THE ELECTORAL COLLEGE


The selection of the President and Vice President of the United States is more complicated than simply counting up the number of votes that each candidate receives on Election Day at the polls and from the absentee and provisional ballots. As provided in the United States Constitution, the Electoral College, rather than the direct vote of citizens, is the body that determines who will be President and Vice President. The Electoral College was designed to give power to the less populous states and to insure that candidates for President and Vice President have sufficient distribution of support from all areas of the nation to govern.


Each state is allocated one elector for every representative that they have in Congress. In Maryland, we have two Senators and eight members of the House of Representatives so we have ten electors in the Electoral College. The smallest states have two senators and one member in the House so they have only three electors. Even though the District of Columbia has no voting members in Congress, it was allotted three electors with the ratification of the 23rd Amendment in 1961. California, the most populous state, has 55 electors.


In the general election, voters are actually casting ballots for electors who are pledged to the candidates who received their vote. In most states, the candidate with the highest number of votes will receive the votes of all the electors from that state. Exceptions to the “winner take all” practice are Maine and Nebraska, where only two electoral votes are cast for the statewide winner. The remaining electoral votes are allocated separately for the candidate with the highest popular vote in each of the state’s Congressional Districts.

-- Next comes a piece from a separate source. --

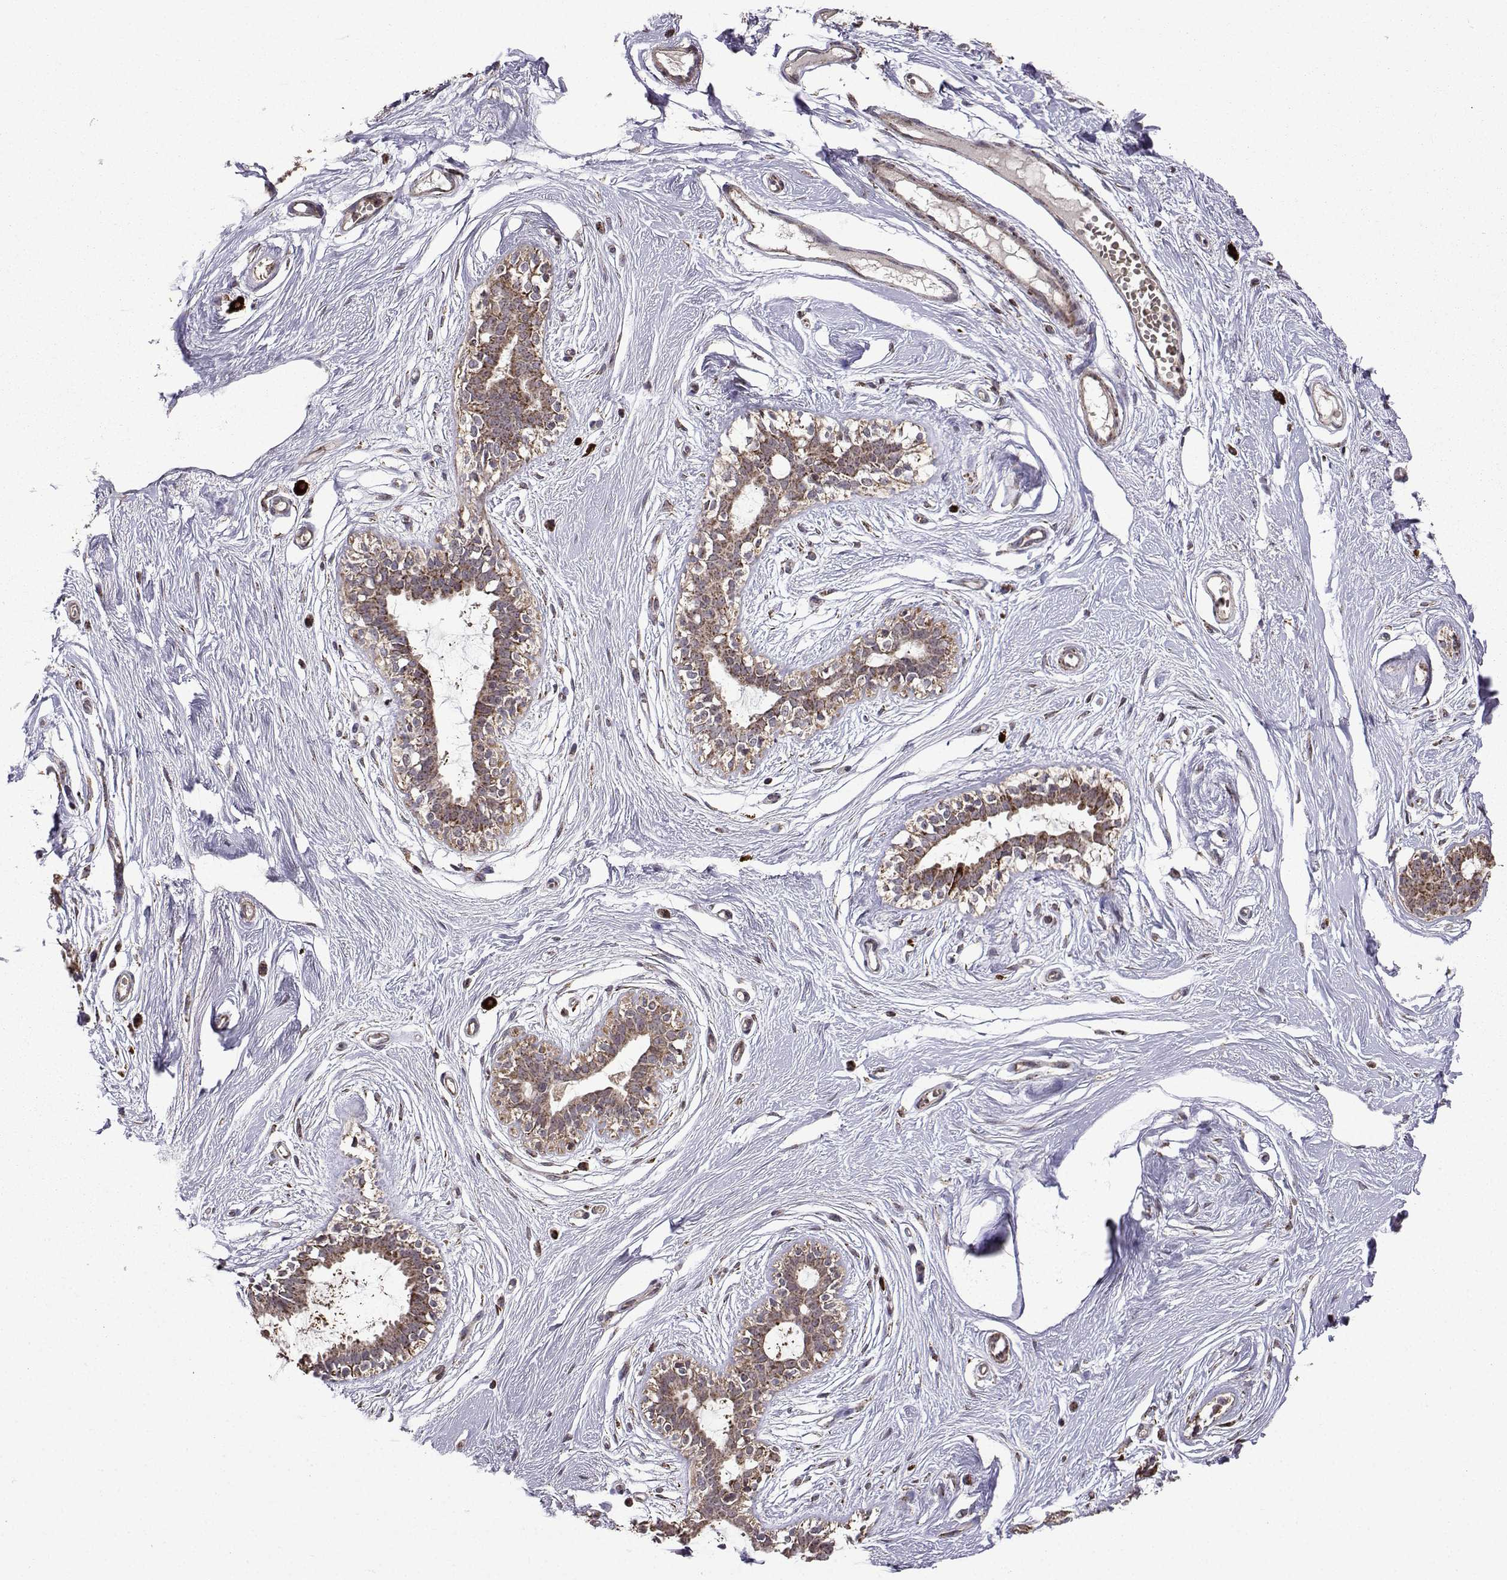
{"staining": {"intensity": "negative", "quantity": "none", "location": "none"}, "tissue": "breast", "cell_type": "Adipocytes", "image_type": "normal", "snomed": [{"axis": "morphology", "description": "Normal tissue, NOS"}, {"axis": "topography", "description": "Breast"}], "caption": "The immunohistochemistry (IHC) photomicrograph has no significant staining in adipocytes of breast.", "gene": "TAB2", "patient": {"sex": "female", "age": 49}}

On the Monday after the second Wednesday in December, the electors meet in their respective state capitals to cast two ballots – one for President and one for Vice President. The Electoral College includes 535 electors (one for every member in Congress plus three from the District of Columbia). A candidate must receive 270 electoral votes to be elected. If no candidate for President receives that many votes, the House of Representatives picks the winner from the top three vote getters. Each state receives only one vote, regardless of its size. The Senate chooses the Vice President if no candidate receives 270 votes. Senators cast their votes as individuals, not as states.